§ **JOB 1**:
Repeat the passage about neural networks in robots and self-driving cars word for word.
━━ PASSAGE GIVEN ━━
The Startle system today is meant to provide human operators with better information on threats rather than in fully autonomous systems. It couples the machine-learning front-end with a goal-proving system developed with input from experts that looks more closely at any potential threats indicated by the neural network. The company sees the overall Startle system as a potential front-end to autonomous vehicles and similar robotic systems. To reduce the computational burden, Roke opted for a shallow neural network rather than deep learning, using pre-processing to make the data more suitable for machine learning.
“It is computationally efficient so we can deal with very complex environments in real time. In other applications though we might use a deep-learning front end,” Hook says.
The split between compute-intensive training run on a server and inferencing performed locally can make deep learning a feasible option for a new generation of mobile robots and not just those bolted to the deck of a ship or in Google’s California lab.
“The first mass-produced robot that will hit our daily life is the self-driving car,” says Samer Hijazi, senior architect in the intellectual property group at Cadence Design Systems.
Although Google has performed high-profile demonstrations of self-driving vehicles using deep learning, the technology faces a major struggle before it is adopted widely. And it might not be successful. “The technology is not widely understood by embedded systems architects, which limits the ability to deploy it,” says Hijazi. “There is currently no sufficiently high-performance, power-efficient hardware platform that is suitable for these embedded systems. An order of magnitude higher power efficiency is needed on the hardware front.”
Even with hardware more suited to running neural networks, a large amount of processing will need to be devolved to remote servers. “When it comes to deciding what can be done in the car and what needs to be done in the cloud we will need to consider both power and bandwidth cost. What will it cost us to shift data to the cloud? And what about the reliability of those transfers? How fast does the decision need to be made? How frequently do I need to do retraining?” Hijazi asks. “Who is going to be liable for that decision and the regulations around it? These are issues yet to be addressed.”
The reason for offloading processing is not just one of hardware speed and the availability of compute power. “Another reason for being on the cloud is the aggregation of data. As data is aggregated and used from many different sources, you get a better performance from systems like Siri,” says Lane.
━━━
§ **JOB 2**:
Reproduce everything in the records below, from the line that contains "family: Cervidae" down to the line that contains "scientific name: Coleophora spinella", with both of those lines included.
━━ ROWS ━━
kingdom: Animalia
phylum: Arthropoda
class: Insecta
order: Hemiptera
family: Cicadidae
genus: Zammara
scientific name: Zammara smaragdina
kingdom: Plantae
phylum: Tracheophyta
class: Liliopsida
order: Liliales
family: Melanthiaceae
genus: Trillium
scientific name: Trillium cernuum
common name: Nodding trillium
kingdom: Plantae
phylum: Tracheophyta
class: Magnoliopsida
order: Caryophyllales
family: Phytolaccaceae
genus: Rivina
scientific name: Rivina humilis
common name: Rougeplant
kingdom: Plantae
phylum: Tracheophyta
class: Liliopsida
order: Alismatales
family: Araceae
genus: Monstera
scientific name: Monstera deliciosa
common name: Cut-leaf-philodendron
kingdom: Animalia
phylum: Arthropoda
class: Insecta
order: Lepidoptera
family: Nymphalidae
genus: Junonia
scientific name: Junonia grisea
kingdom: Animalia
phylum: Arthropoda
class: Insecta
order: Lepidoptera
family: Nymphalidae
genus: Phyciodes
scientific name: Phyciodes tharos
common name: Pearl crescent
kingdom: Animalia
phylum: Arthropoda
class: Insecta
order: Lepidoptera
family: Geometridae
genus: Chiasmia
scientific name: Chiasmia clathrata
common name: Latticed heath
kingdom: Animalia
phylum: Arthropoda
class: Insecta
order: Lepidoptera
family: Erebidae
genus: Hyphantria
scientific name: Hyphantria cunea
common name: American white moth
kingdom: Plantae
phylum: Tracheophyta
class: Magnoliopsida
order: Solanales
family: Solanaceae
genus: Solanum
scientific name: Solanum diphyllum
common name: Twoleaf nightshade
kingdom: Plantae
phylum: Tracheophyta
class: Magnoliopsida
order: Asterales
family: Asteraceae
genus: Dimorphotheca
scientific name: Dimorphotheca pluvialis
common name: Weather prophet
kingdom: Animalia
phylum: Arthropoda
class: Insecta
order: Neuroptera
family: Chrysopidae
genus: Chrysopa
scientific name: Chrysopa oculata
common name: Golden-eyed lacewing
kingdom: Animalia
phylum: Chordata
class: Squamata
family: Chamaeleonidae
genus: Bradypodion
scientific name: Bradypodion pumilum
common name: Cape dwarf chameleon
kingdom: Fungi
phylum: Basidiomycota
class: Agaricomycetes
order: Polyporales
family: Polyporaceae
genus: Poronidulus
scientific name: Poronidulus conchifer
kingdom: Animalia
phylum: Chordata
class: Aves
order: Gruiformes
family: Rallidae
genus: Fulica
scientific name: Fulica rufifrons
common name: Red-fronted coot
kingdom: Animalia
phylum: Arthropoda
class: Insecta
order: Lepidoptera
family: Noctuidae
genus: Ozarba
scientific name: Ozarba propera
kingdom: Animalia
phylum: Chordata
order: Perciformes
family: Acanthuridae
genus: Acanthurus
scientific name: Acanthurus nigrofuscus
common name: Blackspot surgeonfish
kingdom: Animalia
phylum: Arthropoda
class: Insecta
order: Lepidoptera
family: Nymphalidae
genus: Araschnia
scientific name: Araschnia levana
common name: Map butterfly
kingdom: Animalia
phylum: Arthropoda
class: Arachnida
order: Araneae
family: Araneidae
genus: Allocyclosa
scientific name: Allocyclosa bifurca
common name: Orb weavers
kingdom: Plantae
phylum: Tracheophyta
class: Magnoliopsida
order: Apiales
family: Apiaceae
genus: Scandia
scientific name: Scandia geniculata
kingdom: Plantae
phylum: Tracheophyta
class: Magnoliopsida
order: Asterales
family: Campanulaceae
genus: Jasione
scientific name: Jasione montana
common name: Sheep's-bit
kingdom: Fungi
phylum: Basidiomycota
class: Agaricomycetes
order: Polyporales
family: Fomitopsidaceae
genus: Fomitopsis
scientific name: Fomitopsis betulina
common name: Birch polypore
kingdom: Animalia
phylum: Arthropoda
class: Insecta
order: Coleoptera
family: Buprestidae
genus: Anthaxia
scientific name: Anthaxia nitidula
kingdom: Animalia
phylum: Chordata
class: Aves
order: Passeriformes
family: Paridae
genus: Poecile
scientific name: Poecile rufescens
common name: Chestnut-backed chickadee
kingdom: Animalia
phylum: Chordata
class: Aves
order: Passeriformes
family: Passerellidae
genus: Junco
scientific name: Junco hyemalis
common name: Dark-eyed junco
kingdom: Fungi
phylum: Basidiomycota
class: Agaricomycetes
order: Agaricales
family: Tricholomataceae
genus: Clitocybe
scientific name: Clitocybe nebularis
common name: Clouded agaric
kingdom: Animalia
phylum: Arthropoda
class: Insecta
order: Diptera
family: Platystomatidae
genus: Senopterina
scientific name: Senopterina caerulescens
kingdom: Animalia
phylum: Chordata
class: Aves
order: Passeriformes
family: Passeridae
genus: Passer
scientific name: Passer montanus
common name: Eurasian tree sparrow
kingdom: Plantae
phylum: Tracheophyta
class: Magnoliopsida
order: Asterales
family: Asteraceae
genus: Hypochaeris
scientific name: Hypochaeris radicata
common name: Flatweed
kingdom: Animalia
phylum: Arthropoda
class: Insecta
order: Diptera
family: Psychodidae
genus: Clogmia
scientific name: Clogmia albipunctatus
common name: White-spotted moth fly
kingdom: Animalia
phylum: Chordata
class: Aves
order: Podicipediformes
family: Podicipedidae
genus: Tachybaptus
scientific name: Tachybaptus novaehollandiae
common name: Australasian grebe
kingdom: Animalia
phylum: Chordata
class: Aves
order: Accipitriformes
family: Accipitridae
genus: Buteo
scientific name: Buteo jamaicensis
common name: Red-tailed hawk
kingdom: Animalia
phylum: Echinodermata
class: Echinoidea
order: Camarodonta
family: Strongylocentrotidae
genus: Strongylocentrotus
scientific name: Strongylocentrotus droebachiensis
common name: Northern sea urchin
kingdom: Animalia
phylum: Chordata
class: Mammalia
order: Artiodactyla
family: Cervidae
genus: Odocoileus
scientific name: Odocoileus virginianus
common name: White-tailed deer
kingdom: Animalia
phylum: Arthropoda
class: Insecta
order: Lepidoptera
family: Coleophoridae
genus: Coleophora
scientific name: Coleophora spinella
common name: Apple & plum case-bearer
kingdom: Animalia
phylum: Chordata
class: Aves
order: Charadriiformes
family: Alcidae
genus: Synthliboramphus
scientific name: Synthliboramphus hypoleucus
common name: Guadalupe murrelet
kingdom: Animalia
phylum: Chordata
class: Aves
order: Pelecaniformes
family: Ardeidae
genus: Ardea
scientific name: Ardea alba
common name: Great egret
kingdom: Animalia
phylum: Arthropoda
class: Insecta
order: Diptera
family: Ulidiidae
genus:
━━━
§ **RIGHT ANSWER 1**:
The Startle system today is meant to provide human operators with better information on threats rather than in fully autonomous systems. It couples the machine-learning front-end with a goal-proving system developed with input from experts that looks more closely at any potential threats indicated by the neural network. The company sees the overall Startle system as a potential front-end to autonomous vehicles and similar robotic systems. To reduce the computational burden, Roke opted for a shallow neural network rather than deep learning, using pre-processing to make the data more suitable for machine learning.
“It is computationally efficient so we can deal with very complex environments in real time. In other applications though we might use a deep-learning front end,” Hook says.
The split between compute-intensive training run on a server and inferencing performed locally can make deep learning a feasible option for a new generation of mobile robots and not just those bolted to the deck of a ship or in Google’s California lab.
“The first mass-produced robot that will hit our daily life is the self-driving car,” says Samer Hijazi, senior architect in the intellectual property group at Cadence Design Systems.
Although Google has performed high-profile demonstrations of self-driving vehicles using deep learning, the technology faces a major struggle before it is adopted widely. And it might not be successful. “The technology is not widely understood by embedded systems architects, which limits the ability to deploy it,” says Hijazi. “There is currently no sufficiently high-performance, power-efficient hardware platform that is suitable for these embedded systems. An order of magnitude higher power efficiency is needed on the hardware front.”
Even with hardware more suited to running neural networks, a large amount of processing will need to be devolved to remote servers. “When it comes to deciding what can be done in the car and what needs to be done in the cloud we will need to consider both power and bandwidth cost. What will it cost us to shift data to the cloud? And what about the reliability of those transfers? How fast does the decision need to be made? How frequently do I need to do retraining?” Hijazi asks. “Who is going to be liable for that decision and the regulations around it? These are issues yet to be addressed.”
The reason for offloading processing is not just one of hardware speed and the availability of compute power. “Another reason for being on the cloud is the aggregation of data. As data is aggregated and used from many different sources, you get a better performance from systems like Siri,” says Lane.

§ **RIGHT ANSWER 2**:
family: Cervidae
genus: Odocoileus
scientific name: Odocoileus virginianus
common name: White-tailed deer
kingdom: Animalia
phylum: Arthropoda
class: Insecta
order: Lepidoptera
family: Coleophoridae
genus: Coleophora
scientific name: Coleophora spinella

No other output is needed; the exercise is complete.